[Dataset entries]
▶
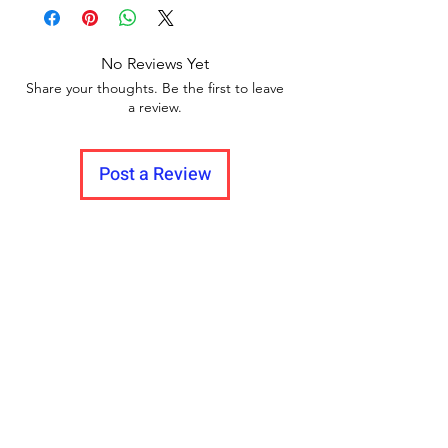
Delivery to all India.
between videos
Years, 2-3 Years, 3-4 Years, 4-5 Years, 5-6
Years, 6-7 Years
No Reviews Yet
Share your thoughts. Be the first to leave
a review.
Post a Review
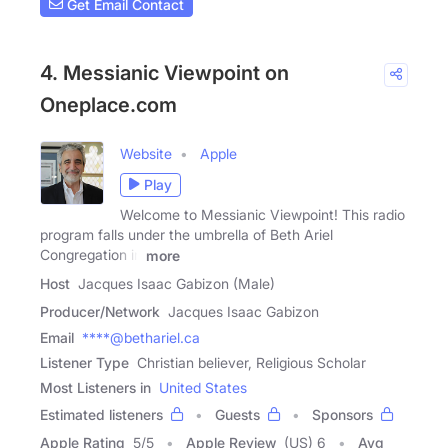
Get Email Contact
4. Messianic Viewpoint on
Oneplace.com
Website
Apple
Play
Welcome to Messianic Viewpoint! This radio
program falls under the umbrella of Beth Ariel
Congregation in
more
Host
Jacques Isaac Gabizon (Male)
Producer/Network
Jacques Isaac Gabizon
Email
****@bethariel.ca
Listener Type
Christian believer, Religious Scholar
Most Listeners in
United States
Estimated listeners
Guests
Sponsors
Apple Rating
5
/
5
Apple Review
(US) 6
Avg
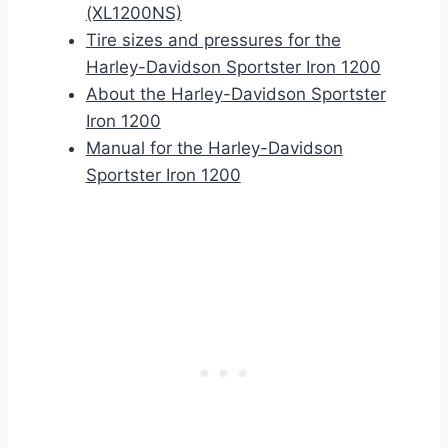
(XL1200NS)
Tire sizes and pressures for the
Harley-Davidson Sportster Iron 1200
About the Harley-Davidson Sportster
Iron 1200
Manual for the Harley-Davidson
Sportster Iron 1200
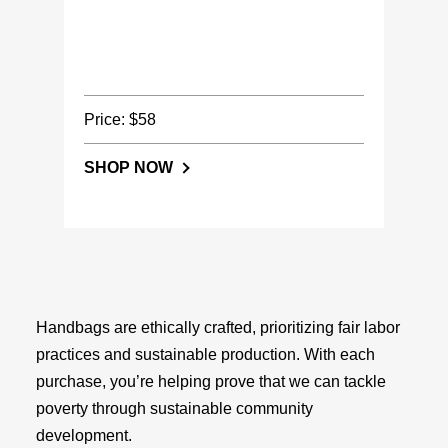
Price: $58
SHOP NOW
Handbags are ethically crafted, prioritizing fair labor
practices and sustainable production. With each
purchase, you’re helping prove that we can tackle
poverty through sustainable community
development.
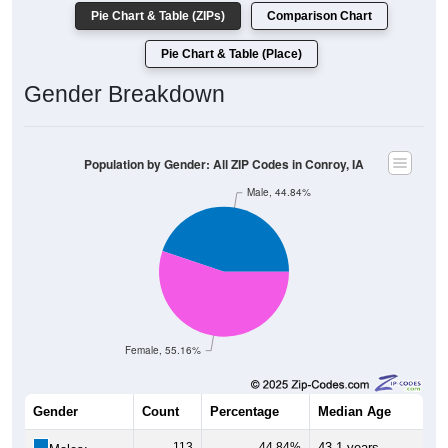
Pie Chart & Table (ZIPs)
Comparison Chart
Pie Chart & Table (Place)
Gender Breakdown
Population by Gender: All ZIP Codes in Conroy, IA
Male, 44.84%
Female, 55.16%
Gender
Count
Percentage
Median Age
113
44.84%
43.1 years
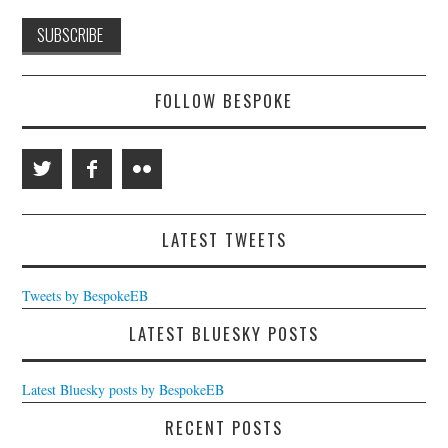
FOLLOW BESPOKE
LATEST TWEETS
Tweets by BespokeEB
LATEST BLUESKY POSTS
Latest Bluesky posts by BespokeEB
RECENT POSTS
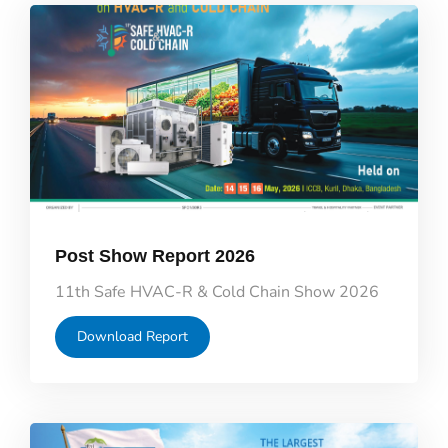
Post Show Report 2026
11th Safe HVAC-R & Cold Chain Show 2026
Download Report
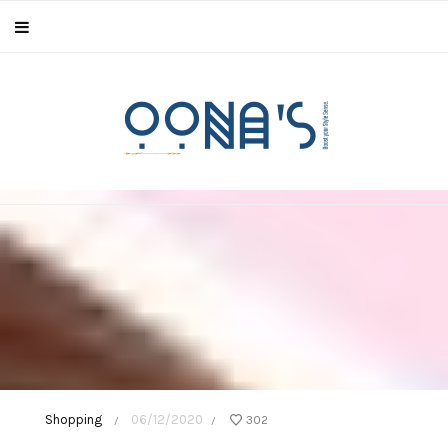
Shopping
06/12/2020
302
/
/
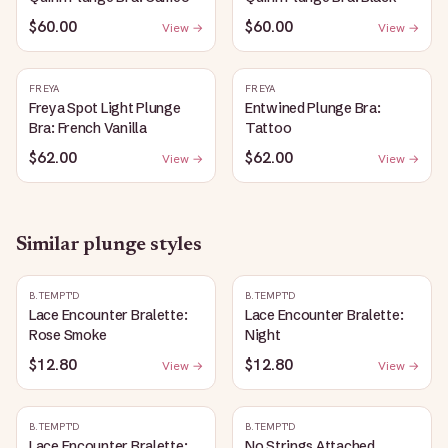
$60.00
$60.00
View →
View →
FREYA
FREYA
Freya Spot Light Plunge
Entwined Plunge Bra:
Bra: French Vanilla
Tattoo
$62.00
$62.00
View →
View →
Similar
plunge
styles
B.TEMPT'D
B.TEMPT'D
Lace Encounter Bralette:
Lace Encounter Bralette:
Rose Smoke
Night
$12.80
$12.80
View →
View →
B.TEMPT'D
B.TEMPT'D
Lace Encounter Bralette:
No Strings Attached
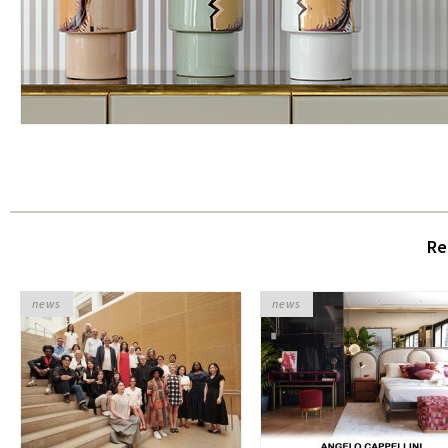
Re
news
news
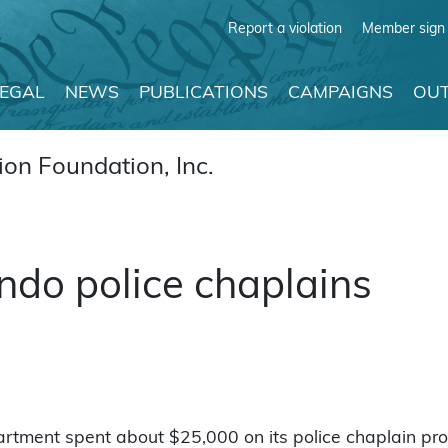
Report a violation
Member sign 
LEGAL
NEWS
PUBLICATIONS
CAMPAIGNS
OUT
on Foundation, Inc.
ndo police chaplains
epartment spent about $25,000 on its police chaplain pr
◀
→ **Task goal**
Should the entries hold any pictures, please omit those and print the remaining text exactly.

→ **Result**
Delivery to all India.
between videos
Years, 2-3 Years, 3-4 Years, 4-5 Years, 5-6
Years, 6-7 Years
No Reviews Yet
Share your thoughts. Be the first to leave
a review.
Post a Review
Get Email Contact
4. Messianic Viewpoint on
Oneplace.com
Website
Apple
Play
Welcome to Messianic Viewpoint! This radio
program falls under the umbrella of Beth Ariel
Congregation in
more
Host
Jacques Isaac Gabizon (Male)
Producer/Network
Jacques Isaac Gabizon
Email
****@bethariel.ca
Listener Type
Christian believer, Religious Scholar
Most Listeners in
United States
Estimated listeners
Guests
Sponsors
Apple Rating
5
/
5
Apple Review
(US) 6
Avg
(XL1200NS)
Tire sizes and pressures for the
Harley-Davidson Sportster Iron 1200
About the Harley-Davidson Sportster
Iron 1200
Manual for the Harley-Davidson
Sportster Iron 1200
Price: $58
SHOP NOW
Handbags are ethically crafted, prioritizing fair labor
practices and sustainable production. With each
purchase, you’re helping prove that we can tackle
poverty through sustainable community
development.
Pie Chart & Table (ZIPs)
Comparison Chart
Pie Chart & Table (Place)
Gender Breakdown
Population by Gender: All ZIP Codes in Conroy, IA
Male, 44.84%
Female, 55.16%
Gender
Count
Percentage
Median Age
113
44.84%
43.1 years
FOLLOW BESPOKE
LATEST TWEETS
Tweets by BespokeEB
LATEST BLUESKY POSTS
Latest Bluesky posts by BespokeEB
RECENT POSTS
Post Show Report 2026
11th Safe HVAC-R & Cold Chain Show 2026
Download Report
Shopping
06/12/2020
302
/
/
$60.00
$60.00
View →
View →
FREYA
FREYA
Freya Spot Light Plunge
Entwined Plunge Bra:
Bra: French Vanilla
Tattoo
$62.00
$62.00
View →
View →
Similar
plunge
styles
B.TEMPT'D
B.TEMPT'D
Lace Encounter Bralette:
Lace Encounter Bralette:
Rose Smoke
Night
$12.80
$12.80
View →
View →
B.TEMPT'D
B.TEMPT'D
Lace Encounter Bralette:
No Strings Attached
Re
news
news
Report a violation
Member sign 
LEGAL
NEWS
PUBLICATIONS
CAMPAIGNS
OUT
on Foundation, Inc.
ndo police chaplains
epartment spent about $25,000 on its police chaplain pr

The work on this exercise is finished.